A glimpse into that amplified effect, can be seen in the 2018 annual report for the KRI’s strongest bank, Kurdistan International Islamic Bank (BKUI). While, the bank’s earnings were down -82.9% year-over-year in 2018, vs. year-over-year changes of -11.7% and +11.2% in 2017 and 2016 respectively. The 2018’s earnings decline was due to BKUI’s dependence on FX margins to sustain its income during the contraction in economic activity of the prior years, but the collapse in FX margins witnessed in 2018 brought that to an end. Yet, the main feature to note was the year-over-year growth in customer deposits (consumers, businesses and government) of +86.2 % in 2018 following multi-year declines. Within that, consumer and business deposits grew +56.0% pointing to the improving financial health of the KRI’s consumers and businesses, implying a future potential pick-up in economic activity as a result of this improved health.

WHAT YOU ARE ASKED TO DO: In the passage on Kurdistan International Islamic Bank, by what percentage did the bank's customer deposits grow year-over-year in 2018? The entries that come next are separate material with no connection to the passage on Kurdistan International Islamic Bank.

Dataset excerpt
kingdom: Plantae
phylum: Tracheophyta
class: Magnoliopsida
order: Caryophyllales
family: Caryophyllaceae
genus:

TASK RESULT: Customer deposits grew by 86.2% year-over-year in 2018.